*** Extract to read ***
Zimbabwe’s health care system, once among the best in Sub-Saharan Africa, is now synonymous with dysfunction. The prestigious Andrew Fleming Hospital is now dilapidated zvekuti haa unonzwa nyatwa  urimo mu Parirenyatwa. Medical professionals are grossly underpaid and demoralised. Chronic shortages of essential drugs, water, electricity, and even bandages have turned public health institutions into death traps rather than places of healing. The collapse is systemic and political. Years of corruption, poor governance, and underinvestment have turned what should be a basic human right into a luxury only a few can afford.


When COVID-19 struck, it tore through the veil of denial. Zimbabwe’s health system was caught entirely unprepared. Personal protective equipment (PPE) was scarce, even for frontline workers. Hospitals lacked ventilators. Testing was slow and sporadic. Citizens died not only from the virus, but from a lack of access to emergency care. Nurses and doctors went on strike, not out of rebellion, but desperation. They were being asked to sacrifice their lives without the barest protection. Meanwhile, political elites received private treatment in foreign hospitals, reinforcing the class divide in access to life-saving care. The result? Thousands of avoidable deaths, unrecorded, unacknowledged, and unmourned by the state. I remember the trauma I suffered when I was collecting data for a special report on COVID-19 and human rights [See 180 Days of What?], I just couldnt believe how much we have suffered as a people.
*** End of Extract to read ***
#### What is required:
Continue the piece on Zimbabwe's health care system, starting after its final sentence.
*** Available data ***
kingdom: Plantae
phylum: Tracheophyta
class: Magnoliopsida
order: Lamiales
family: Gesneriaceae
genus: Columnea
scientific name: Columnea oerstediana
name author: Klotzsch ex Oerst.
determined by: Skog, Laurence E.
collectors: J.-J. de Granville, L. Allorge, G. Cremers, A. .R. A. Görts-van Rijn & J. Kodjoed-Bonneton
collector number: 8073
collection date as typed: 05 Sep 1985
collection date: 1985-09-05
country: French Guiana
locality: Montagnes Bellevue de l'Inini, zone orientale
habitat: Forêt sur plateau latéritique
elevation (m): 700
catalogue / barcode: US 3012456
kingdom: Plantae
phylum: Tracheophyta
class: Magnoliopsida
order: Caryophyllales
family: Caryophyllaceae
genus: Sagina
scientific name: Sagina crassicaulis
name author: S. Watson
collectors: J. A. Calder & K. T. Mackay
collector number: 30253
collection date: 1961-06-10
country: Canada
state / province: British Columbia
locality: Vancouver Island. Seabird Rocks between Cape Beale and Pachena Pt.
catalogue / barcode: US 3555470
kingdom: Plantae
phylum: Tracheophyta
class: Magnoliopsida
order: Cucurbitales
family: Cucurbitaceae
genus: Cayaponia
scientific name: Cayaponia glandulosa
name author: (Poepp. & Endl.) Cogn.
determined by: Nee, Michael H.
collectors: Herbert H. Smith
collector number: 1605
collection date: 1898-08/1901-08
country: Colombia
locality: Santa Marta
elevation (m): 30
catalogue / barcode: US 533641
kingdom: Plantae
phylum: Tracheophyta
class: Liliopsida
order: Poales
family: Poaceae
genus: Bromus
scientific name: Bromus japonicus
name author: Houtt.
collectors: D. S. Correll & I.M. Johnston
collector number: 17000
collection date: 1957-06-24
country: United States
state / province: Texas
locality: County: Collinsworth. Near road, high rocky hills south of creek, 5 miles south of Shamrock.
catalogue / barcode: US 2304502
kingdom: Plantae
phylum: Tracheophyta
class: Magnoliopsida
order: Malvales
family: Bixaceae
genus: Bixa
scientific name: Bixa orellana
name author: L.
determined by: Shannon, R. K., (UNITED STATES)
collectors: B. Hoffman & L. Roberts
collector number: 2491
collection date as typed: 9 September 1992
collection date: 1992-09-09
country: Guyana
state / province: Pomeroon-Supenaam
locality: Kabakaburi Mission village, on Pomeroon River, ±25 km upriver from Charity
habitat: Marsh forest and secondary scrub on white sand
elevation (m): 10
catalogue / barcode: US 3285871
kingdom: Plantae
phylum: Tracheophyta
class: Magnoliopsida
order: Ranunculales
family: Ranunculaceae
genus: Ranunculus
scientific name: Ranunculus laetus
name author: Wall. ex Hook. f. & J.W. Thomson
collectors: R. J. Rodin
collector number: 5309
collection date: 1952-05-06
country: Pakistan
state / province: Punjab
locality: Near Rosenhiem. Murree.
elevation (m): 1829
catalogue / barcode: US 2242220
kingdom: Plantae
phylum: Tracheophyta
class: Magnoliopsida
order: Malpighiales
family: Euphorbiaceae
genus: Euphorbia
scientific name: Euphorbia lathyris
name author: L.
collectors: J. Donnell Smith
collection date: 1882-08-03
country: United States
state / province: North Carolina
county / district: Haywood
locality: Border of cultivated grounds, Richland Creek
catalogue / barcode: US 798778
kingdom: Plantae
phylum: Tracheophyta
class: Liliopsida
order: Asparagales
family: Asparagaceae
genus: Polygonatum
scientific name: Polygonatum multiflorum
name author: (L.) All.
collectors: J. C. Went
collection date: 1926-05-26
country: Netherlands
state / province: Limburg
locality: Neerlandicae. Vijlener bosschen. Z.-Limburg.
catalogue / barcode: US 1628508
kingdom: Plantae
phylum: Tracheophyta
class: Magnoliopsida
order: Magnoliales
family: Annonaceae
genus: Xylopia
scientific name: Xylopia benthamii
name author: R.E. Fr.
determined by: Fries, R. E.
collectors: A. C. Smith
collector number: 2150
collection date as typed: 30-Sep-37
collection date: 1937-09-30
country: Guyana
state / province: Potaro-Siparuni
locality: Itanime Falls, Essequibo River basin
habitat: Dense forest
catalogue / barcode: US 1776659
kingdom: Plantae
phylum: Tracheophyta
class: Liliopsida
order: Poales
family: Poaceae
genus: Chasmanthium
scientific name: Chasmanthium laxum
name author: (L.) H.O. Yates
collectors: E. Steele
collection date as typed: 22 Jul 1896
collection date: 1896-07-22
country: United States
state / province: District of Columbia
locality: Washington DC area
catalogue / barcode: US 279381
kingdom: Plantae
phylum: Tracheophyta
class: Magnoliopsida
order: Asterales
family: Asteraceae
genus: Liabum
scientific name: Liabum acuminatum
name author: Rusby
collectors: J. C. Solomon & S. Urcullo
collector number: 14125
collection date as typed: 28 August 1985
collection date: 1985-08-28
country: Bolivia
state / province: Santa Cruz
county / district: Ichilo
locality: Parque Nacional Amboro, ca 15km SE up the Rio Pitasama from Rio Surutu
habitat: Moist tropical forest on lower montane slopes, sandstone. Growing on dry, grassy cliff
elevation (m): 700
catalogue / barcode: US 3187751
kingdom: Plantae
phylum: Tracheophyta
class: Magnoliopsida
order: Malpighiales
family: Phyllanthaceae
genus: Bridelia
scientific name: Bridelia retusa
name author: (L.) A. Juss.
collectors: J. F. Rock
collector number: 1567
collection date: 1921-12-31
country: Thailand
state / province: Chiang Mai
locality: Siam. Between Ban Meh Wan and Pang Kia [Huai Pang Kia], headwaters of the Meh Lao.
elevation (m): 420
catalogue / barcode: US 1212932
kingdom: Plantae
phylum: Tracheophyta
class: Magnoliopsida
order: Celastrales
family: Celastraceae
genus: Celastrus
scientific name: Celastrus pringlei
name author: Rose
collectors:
*** End of Available data ***
#### Response area:
Even before COVID-19, the HIV/AIDS pandemic had exposed critical vulnerabilities in Zimbabwe’s healthcare system. Despite commendable progress in the early 2000s, much of it driven by external donors and the so-called “western imperialists” LMAO, sustained local investment in public health was lacking. Antiretroviral (ARV) stock-outs remain common. Rural communities still travel tens of kilometres to reach the nearest clinic. Without proper monitoring and nutritional support, HIV-positive individuals are left to fend for themselves, facing a double-edged sword of disease and poverty.


The government's failure to consistently fund HIV programmes or integrate them into broader health policy has turned a manageable condition into a perpetual emergency.


Today, “munyika yehuchi nemukaka”, a simple pregnancy can be a death sentence. Road traffic accident victims often die before they reach hospitals due to poor emergency services. We all witnessed the desperate cry for help for painkillers by Tatenda Pinjisi [may he rest in peace] as his life slowly drifted away. Social media is awash with memes and jokes about bed bugs in Mbare, Of course, we are all laughing about it because you don’t expect such a health emergency in a modern country. I've told people cholera is a medieval disease, the black plague, which has no place in a modern society, but yearly, my people die of cholera. Cancer diagnoses are almost always late-stage because of a lack of screening and specialists.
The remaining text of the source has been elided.